Now, I must be totally honest with you that I caught sight of my body in the mirror the other day and that old thought popped into my head that I need to start restricting carbs again. It’s like I forget all the trauma I went through when I restricted in the past, all the disruption to my life, my marriage, all of that is forgotten in the name of seeing the number on the scale drop lower and lower. I’m getting sick typing this out, perhaps I can harness this feeling and yank myself back into sanity.

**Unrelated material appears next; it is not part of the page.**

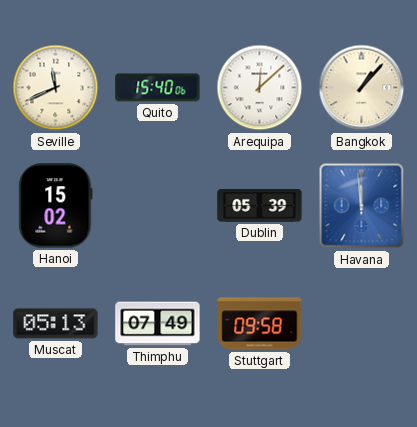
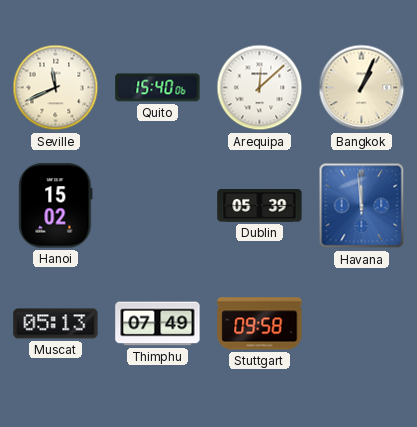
Bangkok: 1:07 -> 1:04
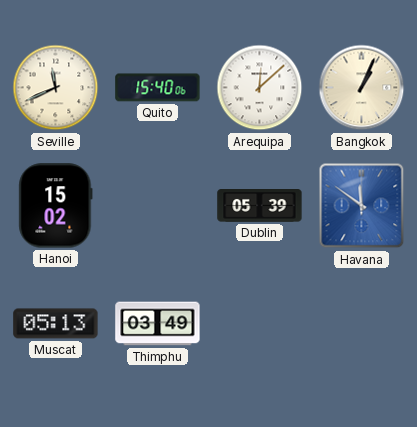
Havana: 11:59 -> 11:51
Thimphu: 07:49 -> 03:49
Stuttgart: 09:58 -> none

For whatever reason, for this bipolar, accepting and staying at this weight where my meds have me settled out right now is the key for me staying sane. My husband and I have a good, balanced diet, where traditional carbs are incorporated into every meal, I just make sure to watch my portion size. I don’t measure or count calories. I do weigh myself, but something like once every two weeks. I do wear kinda baggy clothes to hide my body—but I’ve been trying recently to get more form-fitting things that are more flattering.

Dr. Levy says if I want to safely shed some pounds, increase my cardio. Well, I keep fighting that advice, so there you have it. I guess for now I’ll keep working towards acceptance of my curvy figure. This is the hand I’m dealt with, no use fighting it. I have to use acceptance for a lot of things associated with my bipolar disorder. It’s hard, but I’m working towards peace.